Her poison was Mari-infused cake, her expectations were high and so was her curiosity, and in the end it played out very differently that she expected.
Now we all have that friend, the one who sings the praises of Mary Jane, calling her the healing of the nation, making it seem like she is the answer to all things. The promise that with her comes the opening of the cosmos, communion with the spirits, and a new awareness that will blow your mind. This is what my friend of a friend thought would be the outcome, she fully expected an experience worth writing home to mother about. She cleared out the memory shelf, right next to her top three orgasms, her food-speriment successes, and the high she gets from the small moments with her family.
I regret to inform that the space is still empty, as the experience did not live up to the hype. There was no riding the cosmos, no grand hallucinations, not even the described floating feeling. Which for a big girl is really really something to look forward to.
Instead she found herself feeling like her bones had dissolved, allowing her only enough energy to shuffle inelegantly to her bed, for about 36 hours. She slept and when she was forced to wake, she faced the world with eyes hard to focus, and constantly trying to roll back in her sockets. Her sense of balance was gone, which was kind of scary because she and gravity have been frenimies since day one.
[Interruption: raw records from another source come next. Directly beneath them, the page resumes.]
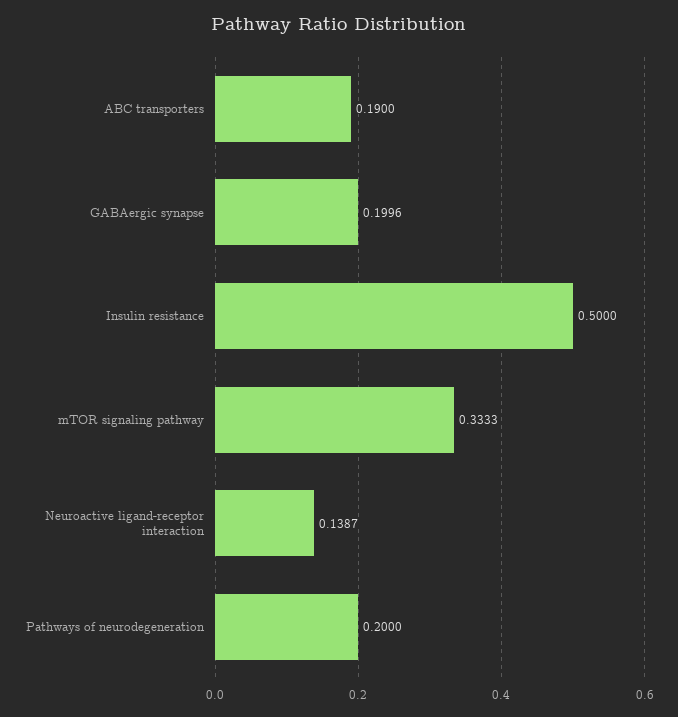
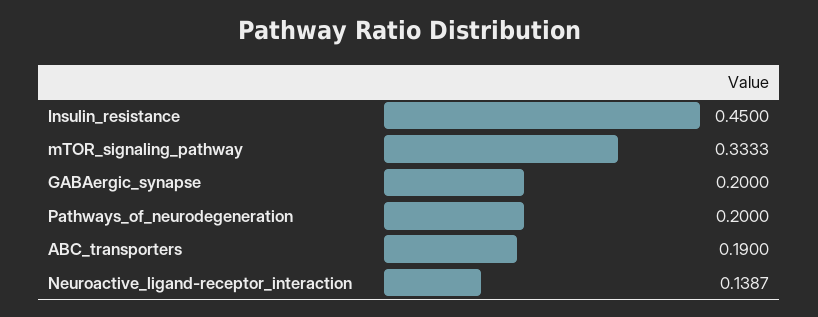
GABAergic synapse: 0.1996 -> 0.2
Insulin resistance: 0.5 -> 0.45

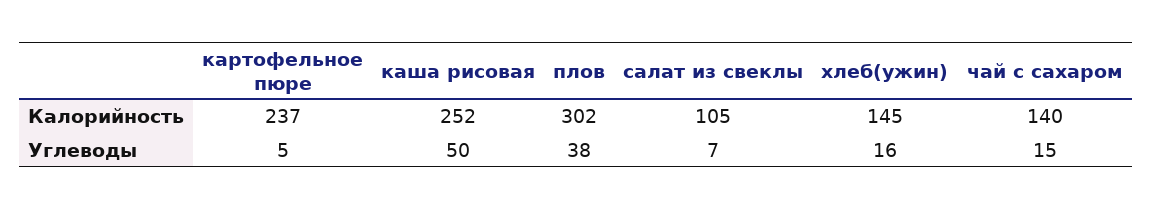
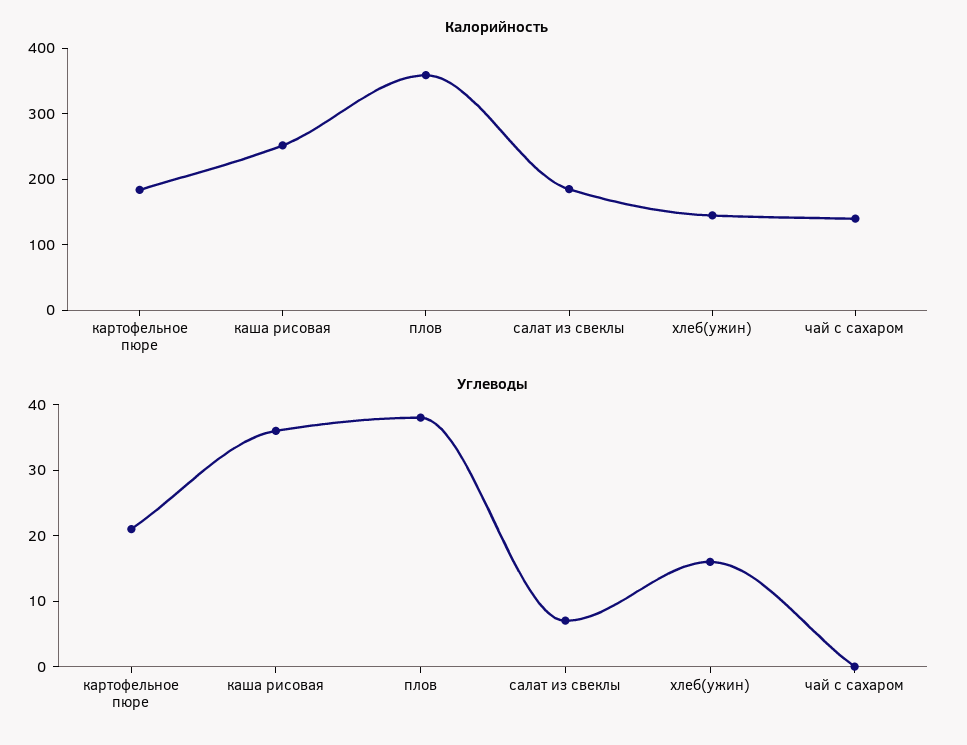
Калорийность, картофельное пюре: 237 -> 180
Калорийность, плов: 302 -> 360
Калорийность, салат из свеклы: 105 -> 180
Углеводы, картофельное пюре: 5 -> 20
Углеводы, каша рисовая: 50 -> 35
Углеводы, чай с сахаром: 15 -> 0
Very suddenly she was not in control of her body, having to fight for every movement. Trapped in a lethargy that her mind resented and very much wanted to be over.
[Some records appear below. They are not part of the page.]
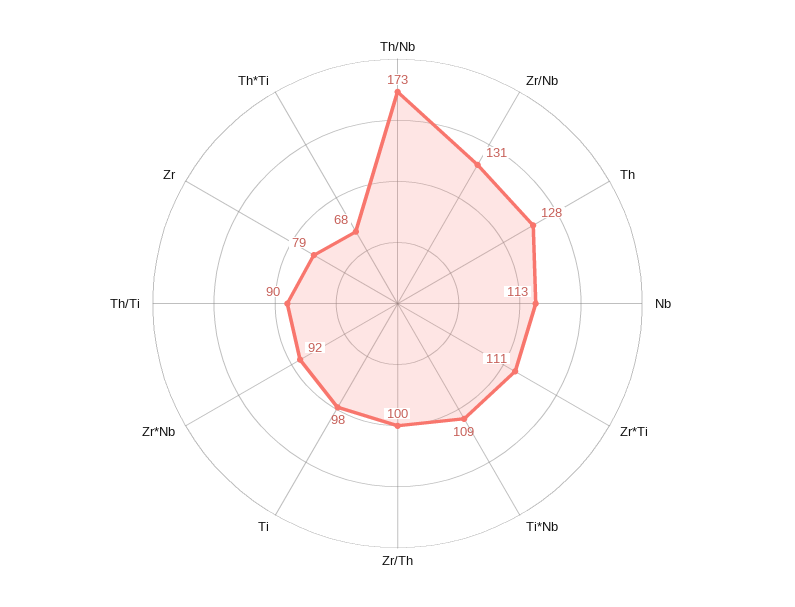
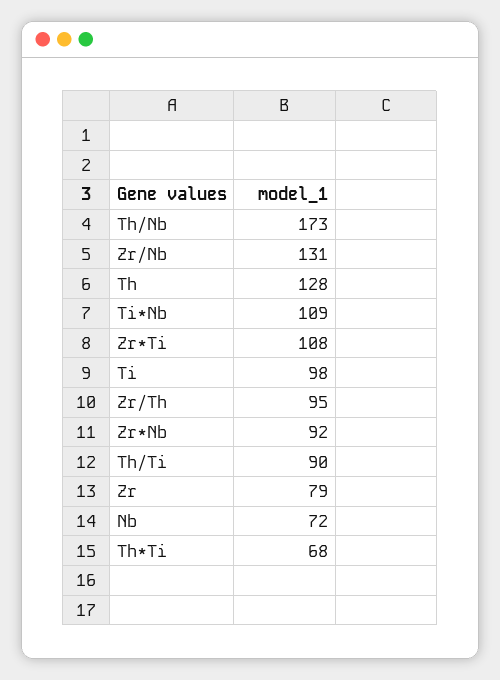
Nb: 113 -> 72
Zr*Ti: 111 -> 108
Zr/Th: 100 -> 95

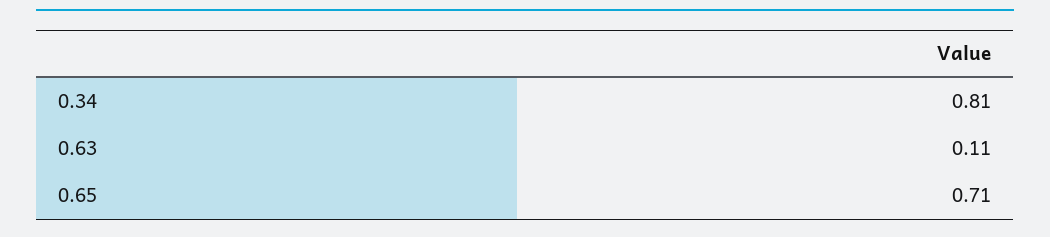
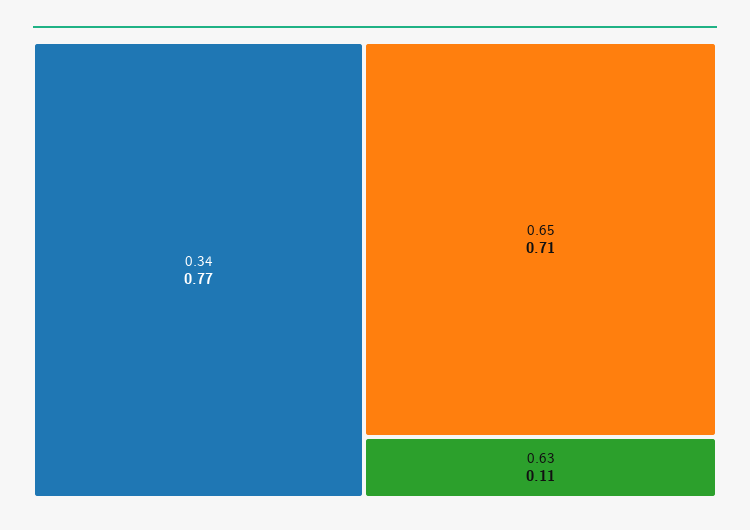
0.34: 0.81 -> 0.77

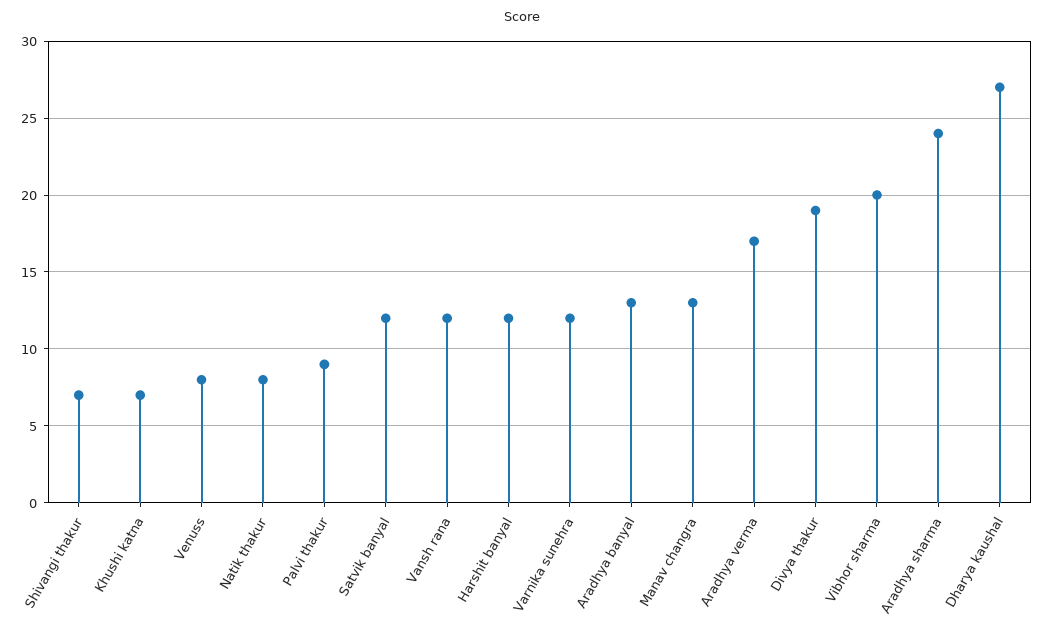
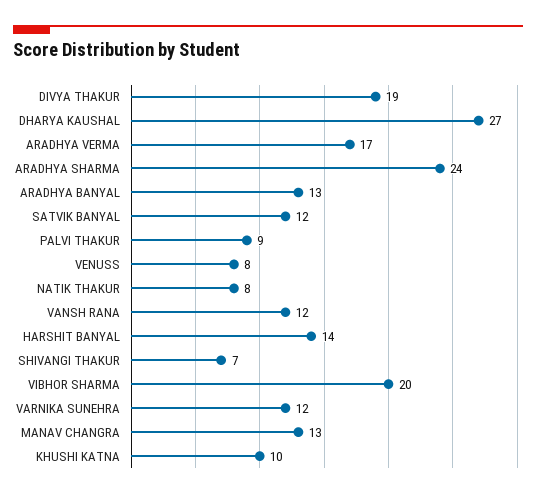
Khushi katna: 7 -> 10
Harshit banyal: 12 -> 14

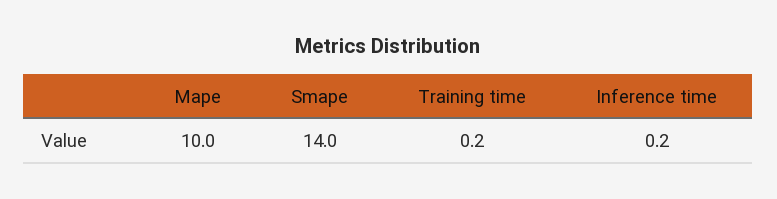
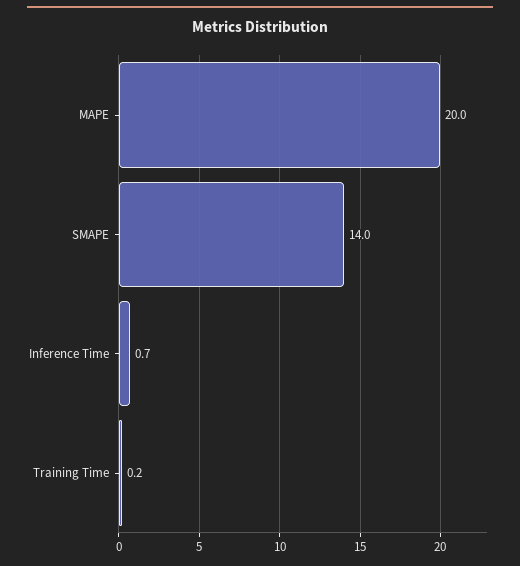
Mape: 10 -> 20
Inference time: 0.2 -> 0.7

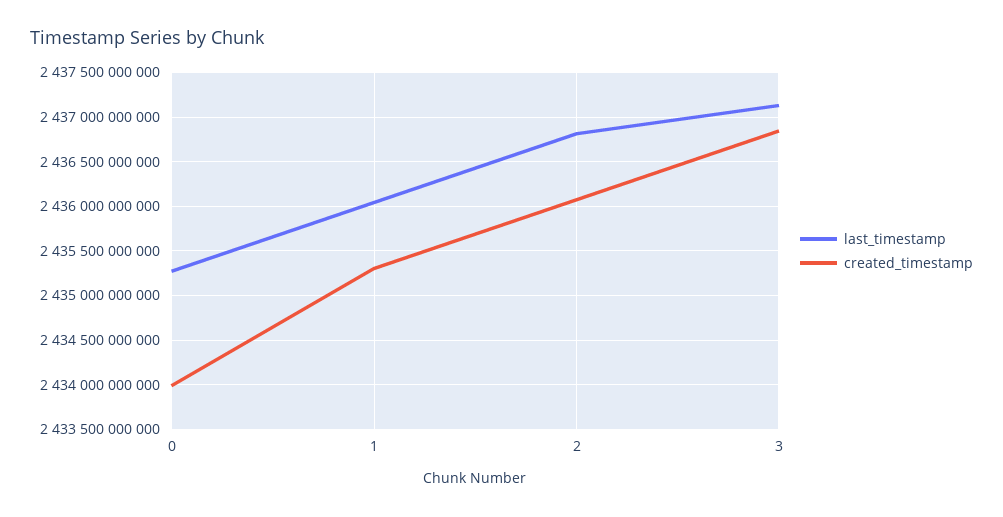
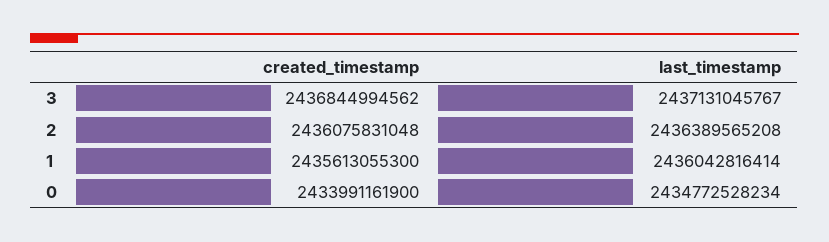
last_timestamp, 0: 2435300000000 -> 2434772528234
created_timestamp, 1: 2435300000000 -> 2435613055300
last_timestamp, 2: 2436800000000 -> 2436389565208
That’s right, her mind was still there. Fully aware and able to process what was happening. It wondered many times, during what she now looks back on as “The ordeal”, why people tried to sell this thing so hard. There were people at the gathering acting like they had landed on cloud nine, when all she felt was the need to crawl into a dark cool place. Even the giggles were a momentary amusement.
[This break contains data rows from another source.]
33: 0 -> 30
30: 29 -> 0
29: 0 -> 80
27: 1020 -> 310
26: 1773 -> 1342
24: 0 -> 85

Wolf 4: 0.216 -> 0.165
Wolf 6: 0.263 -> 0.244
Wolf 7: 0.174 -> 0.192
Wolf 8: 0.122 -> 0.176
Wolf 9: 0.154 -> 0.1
What she did appreciate about the whole thing, and this is the weird part, is that all the voices that live in her head, for that period where quiet. The characters who live in her creative box, her doubts and fears, all the bad things were gone. Letting her think, while she waited for it to be over, on her plot, it let her look objectively on some issues she had been manfully avoiding and that was kinda nice. But with her doubts etc, also went her passion and excitement. And as she hashed out some ideas about a serial killer thriller she was writing, she also thought that maybe her compassion and a bit of her humanity had also gone MIA. The jury is still out on if that was a good thing.
Was it worth it? Maybe. maybe not. It’s still a toss up. One of the things as you may have gleaned that gives pause is the total loss of control, and the not seeing it coming. At least with alcohol you can feel your limit coming on.
Would she do it again? Again it’s a toss up, with a high probability of No.
Would she encourage others? No, she never advocated for being out of control of ones faculties. You get better highs from doing things, making achievements, maybe even hanging around with other people who get you, eating something dripping with chocolate or bacon, or if you need something really powerful, good – great sex. And none of those things comes with a warning label about driving or heavy machinery.
So that was her weed-sperience, and all in all it was a learning experience, and for a woman of science knowledge is what it’s all about. It may not have made the best high ever shelf, but it made the archive definitely.